Oberverwaltungsgericht Niedersachsen
Urt. v. 12.05.1987, Az.: 4 A 21/87
Sozialhilfe; Asyl; Asylbewerber; Asylverfahren; Regelsatz; Haushaltsvorstand; Haushaltsangehörige; Haushalt; Bedarfsgruppe
Bibliographie
- Gericht
- OVG Niedersachsen
- Datum
- 12.05.1987
- Aktenzeichen
- 4 A 21/87
- Entscheidungsform
- Urteil
- Referenz
- WKRS 1987, 12825
- Entscheidungsname
- [keine Angabe]
- ECLI
- ECLI:DE:OVGNI:1987:0512.4A21.87.0A
Verfahrensgang
- vorgehend
- 13 A 154/86
Tenor:
Die Berufung des Beklagten gegen den Gerichtsbescheid des Schleswig-Holsteinischen Verwaltungsgerichts - 13. Kammer - vom 26. Januar 1987 wird zurückgewiesen.
Gerichtskosten werden nicht erhoben. Der Beklagte trägt die außergerichtlichen Kosten des Berufungsverfahrens. Insoweit ist das Urteil vorläufig vollstreckbar.
Der Beklagte darf die Vollstreckung durch Sicherheitsleistung in Höhe von 300,-- DM abwenden, wenn nicht der Kläger vor der Vollstreckung Sicherheit in derselben Höhe leistet.

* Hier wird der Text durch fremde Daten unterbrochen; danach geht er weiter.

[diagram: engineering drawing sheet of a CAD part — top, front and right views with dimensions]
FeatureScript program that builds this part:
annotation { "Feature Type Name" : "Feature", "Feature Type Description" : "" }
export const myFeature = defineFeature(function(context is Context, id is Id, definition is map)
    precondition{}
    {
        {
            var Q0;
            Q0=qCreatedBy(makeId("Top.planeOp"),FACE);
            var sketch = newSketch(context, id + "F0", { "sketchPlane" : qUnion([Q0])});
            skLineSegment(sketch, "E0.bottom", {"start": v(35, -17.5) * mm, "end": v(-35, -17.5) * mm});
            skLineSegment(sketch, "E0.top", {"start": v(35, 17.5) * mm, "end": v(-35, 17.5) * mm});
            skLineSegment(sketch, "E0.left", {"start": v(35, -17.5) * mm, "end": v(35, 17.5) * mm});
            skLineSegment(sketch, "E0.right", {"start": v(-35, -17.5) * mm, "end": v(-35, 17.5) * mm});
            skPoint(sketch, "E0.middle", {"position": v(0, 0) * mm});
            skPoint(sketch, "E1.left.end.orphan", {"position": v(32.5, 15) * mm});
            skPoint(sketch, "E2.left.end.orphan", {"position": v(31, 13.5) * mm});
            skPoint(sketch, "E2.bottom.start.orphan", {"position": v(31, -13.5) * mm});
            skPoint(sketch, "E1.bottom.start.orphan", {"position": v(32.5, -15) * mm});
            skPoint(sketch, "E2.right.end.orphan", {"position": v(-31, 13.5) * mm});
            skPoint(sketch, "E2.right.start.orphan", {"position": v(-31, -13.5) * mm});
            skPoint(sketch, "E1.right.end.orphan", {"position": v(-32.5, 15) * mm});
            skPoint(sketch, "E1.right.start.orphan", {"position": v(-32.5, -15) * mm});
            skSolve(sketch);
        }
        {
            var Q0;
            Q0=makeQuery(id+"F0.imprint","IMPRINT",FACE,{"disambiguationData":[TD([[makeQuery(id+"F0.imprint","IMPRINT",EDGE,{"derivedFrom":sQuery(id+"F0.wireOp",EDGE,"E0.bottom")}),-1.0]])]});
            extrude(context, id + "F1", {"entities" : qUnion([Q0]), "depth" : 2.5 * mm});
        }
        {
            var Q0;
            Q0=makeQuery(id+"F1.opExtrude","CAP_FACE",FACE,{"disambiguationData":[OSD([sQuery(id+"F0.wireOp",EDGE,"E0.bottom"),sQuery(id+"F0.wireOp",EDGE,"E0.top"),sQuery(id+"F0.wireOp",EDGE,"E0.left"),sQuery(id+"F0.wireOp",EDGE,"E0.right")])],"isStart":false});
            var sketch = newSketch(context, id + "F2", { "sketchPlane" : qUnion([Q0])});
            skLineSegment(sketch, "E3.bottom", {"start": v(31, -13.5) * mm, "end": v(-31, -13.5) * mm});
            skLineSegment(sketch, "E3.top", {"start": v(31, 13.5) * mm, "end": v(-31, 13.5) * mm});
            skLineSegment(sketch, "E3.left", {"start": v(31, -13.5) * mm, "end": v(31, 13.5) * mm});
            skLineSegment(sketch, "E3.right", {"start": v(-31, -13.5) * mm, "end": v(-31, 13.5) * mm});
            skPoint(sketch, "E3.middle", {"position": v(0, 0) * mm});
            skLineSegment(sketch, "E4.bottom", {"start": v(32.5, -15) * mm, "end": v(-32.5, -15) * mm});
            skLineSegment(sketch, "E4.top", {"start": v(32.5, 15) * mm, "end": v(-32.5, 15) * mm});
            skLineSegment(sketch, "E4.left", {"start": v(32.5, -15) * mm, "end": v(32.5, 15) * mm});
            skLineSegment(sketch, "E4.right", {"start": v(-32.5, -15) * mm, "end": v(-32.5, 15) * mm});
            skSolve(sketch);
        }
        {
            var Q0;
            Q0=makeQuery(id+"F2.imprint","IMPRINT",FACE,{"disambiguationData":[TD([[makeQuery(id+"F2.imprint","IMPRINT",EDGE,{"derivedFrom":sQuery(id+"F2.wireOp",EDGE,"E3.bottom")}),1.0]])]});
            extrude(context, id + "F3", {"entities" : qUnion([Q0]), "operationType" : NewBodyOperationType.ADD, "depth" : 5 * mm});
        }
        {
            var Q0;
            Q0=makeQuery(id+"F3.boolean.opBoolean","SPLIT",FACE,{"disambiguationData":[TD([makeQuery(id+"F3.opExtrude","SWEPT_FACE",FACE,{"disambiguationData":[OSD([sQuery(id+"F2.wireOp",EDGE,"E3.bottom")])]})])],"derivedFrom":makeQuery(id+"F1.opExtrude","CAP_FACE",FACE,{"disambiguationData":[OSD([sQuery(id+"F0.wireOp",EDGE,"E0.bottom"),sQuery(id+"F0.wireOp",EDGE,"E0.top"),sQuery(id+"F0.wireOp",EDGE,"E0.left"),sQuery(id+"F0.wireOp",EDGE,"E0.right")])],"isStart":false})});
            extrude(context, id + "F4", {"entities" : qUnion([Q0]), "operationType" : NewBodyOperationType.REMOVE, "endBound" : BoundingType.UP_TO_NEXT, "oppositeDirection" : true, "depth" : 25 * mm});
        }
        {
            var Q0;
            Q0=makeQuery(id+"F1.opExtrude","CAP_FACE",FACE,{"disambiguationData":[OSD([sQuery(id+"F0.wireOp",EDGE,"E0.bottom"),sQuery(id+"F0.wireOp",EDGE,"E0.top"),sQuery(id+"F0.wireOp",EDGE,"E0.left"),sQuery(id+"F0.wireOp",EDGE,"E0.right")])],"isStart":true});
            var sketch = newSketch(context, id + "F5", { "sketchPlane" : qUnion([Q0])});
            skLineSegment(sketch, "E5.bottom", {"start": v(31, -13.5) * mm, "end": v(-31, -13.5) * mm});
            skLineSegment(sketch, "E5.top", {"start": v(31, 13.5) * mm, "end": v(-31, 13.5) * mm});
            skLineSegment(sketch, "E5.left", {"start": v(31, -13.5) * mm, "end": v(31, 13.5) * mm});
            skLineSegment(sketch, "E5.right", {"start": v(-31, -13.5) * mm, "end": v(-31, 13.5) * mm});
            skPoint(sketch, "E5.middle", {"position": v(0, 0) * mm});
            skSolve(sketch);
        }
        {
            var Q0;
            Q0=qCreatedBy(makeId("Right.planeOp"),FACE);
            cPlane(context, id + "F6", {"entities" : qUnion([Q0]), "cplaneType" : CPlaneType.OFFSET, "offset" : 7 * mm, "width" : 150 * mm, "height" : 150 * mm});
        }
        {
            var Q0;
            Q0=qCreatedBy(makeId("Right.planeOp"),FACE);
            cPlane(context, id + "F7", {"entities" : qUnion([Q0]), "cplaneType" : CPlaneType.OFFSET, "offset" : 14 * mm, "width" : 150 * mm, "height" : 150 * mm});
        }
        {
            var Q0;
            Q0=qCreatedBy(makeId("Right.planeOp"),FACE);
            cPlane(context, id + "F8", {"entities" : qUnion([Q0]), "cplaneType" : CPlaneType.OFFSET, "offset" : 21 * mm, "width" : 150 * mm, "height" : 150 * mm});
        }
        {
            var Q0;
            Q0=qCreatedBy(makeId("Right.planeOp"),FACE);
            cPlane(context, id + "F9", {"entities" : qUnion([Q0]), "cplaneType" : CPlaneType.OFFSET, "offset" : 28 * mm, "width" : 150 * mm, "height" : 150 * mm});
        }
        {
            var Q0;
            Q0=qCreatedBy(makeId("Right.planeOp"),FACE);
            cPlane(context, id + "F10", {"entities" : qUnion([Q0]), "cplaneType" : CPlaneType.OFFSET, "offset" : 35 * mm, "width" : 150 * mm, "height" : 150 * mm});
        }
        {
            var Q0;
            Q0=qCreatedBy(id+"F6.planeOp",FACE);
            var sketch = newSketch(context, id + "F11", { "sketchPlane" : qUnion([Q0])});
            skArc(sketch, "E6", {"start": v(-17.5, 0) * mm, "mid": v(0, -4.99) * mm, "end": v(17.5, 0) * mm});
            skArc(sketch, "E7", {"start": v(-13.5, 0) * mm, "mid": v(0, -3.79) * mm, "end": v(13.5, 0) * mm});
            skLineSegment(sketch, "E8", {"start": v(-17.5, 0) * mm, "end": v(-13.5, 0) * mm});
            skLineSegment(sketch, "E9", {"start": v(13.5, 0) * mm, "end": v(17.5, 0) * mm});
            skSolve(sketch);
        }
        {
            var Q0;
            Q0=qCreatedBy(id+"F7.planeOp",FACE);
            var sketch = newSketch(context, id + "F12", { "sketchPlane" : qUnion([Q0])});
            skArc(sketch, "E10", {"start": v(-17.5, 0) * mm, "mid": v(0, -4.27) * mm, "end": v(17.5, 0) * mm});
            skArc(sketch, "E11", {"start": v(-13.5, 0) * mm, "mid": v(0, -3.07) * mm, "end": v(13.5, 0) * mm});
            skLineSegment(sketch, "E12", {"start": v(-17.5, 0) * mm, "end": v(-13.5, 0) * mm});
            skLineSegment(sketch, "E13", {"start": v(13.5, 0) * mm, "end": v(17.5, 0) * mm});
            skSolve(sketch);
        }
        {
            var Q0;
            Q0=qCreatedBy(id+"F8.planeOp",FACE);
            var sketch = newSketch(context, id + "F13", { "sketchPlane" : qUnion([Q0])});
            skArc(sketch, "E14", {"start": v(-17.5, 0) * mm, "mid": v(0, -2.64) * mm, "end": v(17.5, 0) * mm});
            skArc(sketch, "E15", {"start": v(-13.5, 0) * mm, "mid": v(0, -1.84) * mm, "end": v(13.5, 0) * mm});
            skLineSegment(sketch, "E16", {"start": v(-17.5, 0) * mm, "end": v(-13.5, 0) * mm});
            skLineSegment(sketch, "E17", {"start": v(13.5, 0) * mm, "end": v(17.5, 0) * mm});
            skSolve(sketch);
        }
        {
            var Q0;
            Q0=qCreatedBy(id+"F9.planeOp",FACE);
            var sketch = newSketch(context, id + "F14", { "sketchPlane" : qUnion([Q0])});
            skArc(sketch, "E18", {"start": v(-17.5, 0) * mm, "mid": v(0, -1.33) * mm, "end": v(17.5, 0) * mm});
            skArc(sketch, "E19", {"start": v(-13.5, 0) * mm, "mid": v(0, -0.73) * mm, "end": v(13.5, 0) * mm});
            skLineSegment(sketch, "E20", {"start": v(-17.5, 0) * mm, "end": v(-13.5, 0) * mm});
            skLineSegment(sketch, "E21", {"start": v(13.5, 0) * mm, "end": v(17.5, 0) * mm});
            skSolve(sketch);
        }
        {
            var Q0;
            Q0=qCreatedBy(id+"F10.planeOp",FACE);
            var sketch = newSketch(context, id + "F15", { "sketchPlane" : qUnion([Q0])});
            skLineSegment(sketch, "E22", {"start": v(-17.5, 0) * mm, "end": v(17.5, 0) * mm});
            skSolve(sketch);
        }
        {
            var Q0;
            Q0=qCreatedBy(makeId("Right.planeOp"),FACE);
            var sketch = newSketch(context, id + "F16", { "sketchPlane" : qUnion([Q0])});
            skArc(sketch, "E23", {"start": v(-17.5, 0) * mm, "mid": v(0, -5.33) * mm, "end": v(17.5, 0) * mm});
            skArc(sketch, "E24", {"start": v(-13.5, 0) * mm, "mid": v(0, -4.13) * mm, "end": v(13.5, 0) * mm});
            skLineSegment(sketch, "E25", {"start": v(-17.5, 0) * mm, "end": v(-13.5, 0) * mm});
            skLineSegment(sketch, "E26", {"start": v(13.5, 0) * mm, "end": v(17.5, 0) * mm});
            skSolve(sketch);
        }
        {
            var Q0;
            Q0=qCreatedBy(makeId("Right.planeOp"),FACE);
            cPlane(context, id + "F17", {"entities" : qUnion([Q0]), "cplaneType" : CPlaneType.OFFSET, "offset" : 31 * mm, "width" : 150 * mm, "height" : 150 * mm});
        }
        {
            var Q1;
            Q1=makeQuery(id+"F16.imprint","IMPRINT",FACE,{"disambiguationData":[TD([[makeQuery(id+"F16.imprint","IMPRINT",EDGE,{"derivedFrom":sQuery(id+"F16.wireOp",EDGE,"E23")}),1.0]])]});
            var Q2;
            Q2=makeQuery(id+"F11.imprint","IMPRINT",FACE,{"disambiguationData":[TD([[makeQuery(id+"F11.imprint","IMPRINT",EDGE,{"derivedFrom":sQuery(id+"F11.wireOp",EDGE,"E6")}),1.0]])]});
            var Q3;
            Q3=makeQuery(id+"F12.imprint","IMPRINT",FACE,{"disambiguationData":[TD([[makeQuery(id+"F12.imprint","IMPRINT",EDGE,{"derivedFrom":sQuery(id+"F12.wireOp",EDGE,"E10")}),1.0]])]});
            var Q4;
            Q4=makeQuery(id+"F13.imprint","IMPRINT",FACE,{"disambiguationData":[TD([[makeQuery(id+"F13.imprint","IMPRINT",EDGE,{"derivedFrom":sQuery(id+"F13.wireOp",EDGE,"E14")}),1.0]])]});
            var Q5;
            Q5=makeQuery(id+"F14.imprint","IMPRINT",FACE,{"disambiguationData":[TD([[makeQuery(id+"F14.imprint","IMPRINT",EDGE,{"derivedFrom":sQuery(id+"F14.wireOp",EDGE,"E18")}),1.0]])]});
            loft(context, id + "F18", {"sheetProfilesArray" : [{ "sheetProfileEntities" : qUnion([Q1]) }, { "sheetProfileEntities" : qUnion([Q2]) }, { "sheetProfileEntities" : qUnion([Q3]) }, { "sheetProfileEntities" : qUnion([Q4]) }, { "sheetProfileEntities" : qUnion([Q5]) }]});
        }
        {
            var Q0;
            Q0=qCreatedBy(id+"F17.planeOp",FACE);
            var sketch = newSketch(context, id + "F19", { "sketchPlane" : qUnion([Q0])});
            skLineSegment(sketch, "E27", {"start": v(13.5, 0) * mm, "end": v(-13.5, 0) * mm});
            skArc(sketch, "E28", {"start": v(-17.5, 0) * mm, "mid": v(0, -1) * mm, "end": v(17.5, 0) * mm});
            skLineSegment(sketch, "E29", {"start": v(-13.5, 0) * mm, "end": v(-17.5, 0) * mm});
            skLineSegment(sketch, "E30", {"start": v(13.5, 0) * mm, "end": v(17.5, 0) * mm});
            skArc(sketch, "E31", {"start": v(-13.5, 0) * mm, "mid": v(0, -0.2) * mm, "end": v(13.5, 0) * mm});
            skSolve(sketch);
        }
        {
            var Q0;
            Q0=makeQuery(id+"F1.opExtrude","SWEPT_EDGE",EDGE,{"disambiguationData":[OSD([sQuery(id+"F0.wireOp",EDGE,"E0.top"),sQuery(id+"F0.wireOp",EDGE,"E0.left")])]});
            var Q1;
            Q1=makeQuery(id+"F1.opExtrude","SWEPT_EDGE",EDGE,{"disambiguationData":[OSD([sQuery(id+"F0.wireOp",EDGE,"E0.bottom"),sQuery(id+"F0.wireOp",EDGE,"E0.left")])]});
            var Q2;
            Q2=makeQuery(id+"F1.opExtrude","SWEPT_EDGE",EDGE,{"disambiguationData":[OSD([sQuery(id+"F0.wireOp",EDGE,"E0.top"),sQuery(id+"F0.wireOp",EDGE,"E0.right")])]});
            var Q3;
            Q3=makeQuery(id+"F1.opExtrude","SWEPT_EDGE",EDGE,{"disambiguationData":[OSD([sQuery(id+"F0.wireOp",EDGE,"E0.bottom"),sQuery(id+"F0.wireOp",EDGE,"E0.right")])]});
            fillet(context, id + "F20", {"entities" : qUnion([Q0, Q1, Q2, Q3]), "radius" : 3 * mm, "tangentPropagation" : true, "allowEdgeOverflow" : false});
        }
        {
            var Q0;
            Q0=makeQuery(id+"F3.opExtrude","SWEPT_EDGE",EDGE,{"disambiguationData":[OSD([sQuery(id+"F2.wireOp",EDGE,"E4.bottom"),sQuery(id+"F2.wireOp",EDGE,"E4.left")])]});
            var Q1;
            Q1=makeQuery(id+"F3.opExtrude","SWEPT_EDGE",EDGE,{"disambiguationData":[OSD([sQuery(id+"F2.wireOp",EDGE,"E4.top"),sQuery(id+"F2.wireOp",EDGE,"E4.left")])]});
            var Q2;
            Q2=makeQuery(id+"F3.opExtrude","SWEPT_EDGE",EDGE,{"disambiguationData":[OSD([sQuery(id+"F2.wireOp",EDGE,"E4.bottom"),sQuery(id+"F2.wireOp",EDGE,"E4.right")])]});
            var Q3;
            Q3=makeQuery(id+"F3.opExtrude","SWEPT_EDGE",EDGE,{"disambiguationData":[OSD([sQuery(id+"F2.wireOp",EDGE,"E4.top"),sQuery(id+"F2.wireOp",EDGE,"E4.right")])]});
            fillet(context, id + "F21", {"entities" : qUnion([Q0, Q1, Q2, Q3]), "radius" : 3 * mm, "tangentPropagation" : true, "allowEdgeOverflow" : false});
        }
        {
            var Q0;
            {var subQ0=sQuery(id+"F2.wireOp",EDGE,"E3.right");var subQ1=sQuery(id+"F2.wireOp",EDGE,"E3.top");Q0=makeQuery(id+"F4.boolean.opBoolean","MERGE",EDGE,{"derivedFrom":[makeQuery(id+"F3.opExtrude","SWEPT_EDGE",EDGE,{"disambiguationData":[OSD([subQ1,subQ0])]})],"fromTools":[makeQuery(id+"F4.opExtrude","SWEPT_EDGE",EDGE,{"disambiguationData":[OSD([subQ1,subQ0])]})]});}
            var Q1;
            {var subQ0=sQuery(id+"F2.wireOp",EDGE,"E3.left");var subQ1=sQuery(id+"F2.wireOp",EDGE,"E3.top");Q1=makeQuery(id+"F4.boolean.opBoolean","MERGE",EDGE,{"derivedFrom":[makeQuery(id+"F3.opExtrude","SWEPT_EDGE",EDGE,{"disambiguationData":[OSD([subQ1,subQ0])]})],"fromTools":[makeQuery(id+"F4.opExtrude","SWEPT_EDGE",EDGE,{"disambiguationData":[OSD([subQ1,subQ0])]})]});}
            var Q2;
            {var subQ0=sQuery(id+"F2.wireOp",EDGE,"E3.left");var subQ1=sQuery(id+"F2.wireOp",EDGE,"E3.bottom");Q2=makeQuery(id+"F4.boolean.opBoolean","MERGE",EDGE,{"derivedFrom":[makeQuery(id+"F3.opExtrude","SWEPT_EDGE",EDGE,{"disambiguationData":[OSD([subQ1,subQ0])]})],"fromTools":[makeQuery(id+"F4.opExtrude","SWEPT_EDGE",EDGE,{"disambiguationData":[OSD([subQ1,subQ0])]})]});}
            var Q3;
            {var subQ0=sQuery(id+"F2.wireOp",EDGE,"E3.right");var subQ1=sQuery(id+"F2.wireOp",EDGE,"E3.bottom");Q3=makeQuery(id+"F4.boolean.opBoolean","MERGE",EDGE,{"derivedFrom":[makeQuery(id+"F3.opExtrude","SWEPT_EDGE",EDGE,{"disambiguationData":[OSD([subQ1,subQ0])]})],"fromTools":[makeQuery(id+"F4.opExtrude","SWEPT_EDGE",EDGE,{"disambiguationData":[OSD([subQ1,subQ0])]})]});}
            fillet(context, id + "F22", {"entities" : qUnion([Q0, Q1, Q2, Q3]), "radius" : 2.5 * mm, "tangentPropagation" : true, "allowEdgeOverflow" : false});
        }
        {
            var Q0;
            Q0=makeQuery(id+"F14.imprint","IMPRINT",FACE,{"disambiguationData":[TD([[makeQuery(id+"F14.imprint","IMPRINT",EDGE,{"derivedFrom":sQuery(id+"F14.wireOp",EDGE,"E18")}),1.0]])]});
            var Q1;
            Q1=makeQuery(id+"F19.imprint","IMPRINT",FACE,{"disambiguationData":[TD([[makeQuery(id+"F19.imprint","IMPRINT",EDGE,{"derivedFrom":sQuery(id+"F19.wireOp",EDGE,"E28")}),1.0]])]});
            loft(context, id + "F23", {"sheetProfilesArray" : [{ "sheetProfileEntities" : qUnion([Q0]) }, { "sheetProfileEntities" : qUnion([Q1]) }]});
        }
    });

Die Revision wird zugelassen.
Tatbestand:
Der im Jahre 19... geborene Kläger ist pakistanischer Staatsangehöriger. Er hat beantragt, ihn als Asylberechtigten anzuerkennen. Sein Asylverfahren ist noch nicht unanfechtbar abgeschlossen. Im November 1984 wies ihn das Amt für Asylbewerber dem Beklagten zu. Seitdem wohnt er in der vom Beklagten bereitgestellten Gemeinschaftsunterkunft in Kappeln. Dort wird er auch verpflegt. Außerdem erhält er einen monatlichen Barbetrag.
Am 25. März 1986 beantragte der Kläger, ihm "den vollen Regelsatz der Sozialhilfe zu gewähren." Der Beklagte gewährte ihm durch Bescheid vom 16. Juni 1986 ab 15. März 1986 einen Barbetrag von 64,-- DM monatlich (20 % des Regelsatzes von damals 302,-- DM für einen Haushaltsangehörigen vom Beginn des 22. Lebensjahres an). Der Kläger legte hiergegen Widerspruch ein und machte geltend, der Barbetrag sei nach dem Regelsatz für den Haushaltsvorstand/Alleinstehenden zu berechnen. Der Beklagte wies den Widerspruch durch Widerspruchsbescheid vom 2. September 1986 als unbegründet zurück. Am 18. September 1986 hat der Kläger Klage erhoben und sinngemäß beantragt,
den Beklagten zu verpflichten, ihm den ungekürzten Regelsatz der Sozialhilfe nach den Sätzen eines Haushaltsvorstandes zu gewähren und den Bescheid des Beklagten vom 16. Juni 1986 und den Widerspruchsbescheid vom 2. September 1986 aufzuheben, soweit sie dem entgegenstehen.
Der Beklagte hat beantragt,
die Klage abzuweisen.
Der schleswig-holsteinische Vertreter des öffentlichen Interesses hat sich an dem Verfahren beteiligt und den Rechtsstandpunkt des Beklagten unterstützt, bei der Bemessung des Barbetrages sei der Kläger wie ein Haushaltsangehöriger und nicht wie ein Alleinstehender zu behandeln.
Das Verwaltungsgericht hat der Klage durch Gerichtsbescheid vom 26. Januar 1987 stattgegeben und den Beklagten verpflichtet, über den gewährten Barbetrag von 64,-- DM hinaus bis zum 30. Juni 1986 einen weiteren Barbetrag von 56,-- DM und ab 1. Juli 1986 einen weiteren Barbetrag von 58,50 DM monatlich zu gewähren.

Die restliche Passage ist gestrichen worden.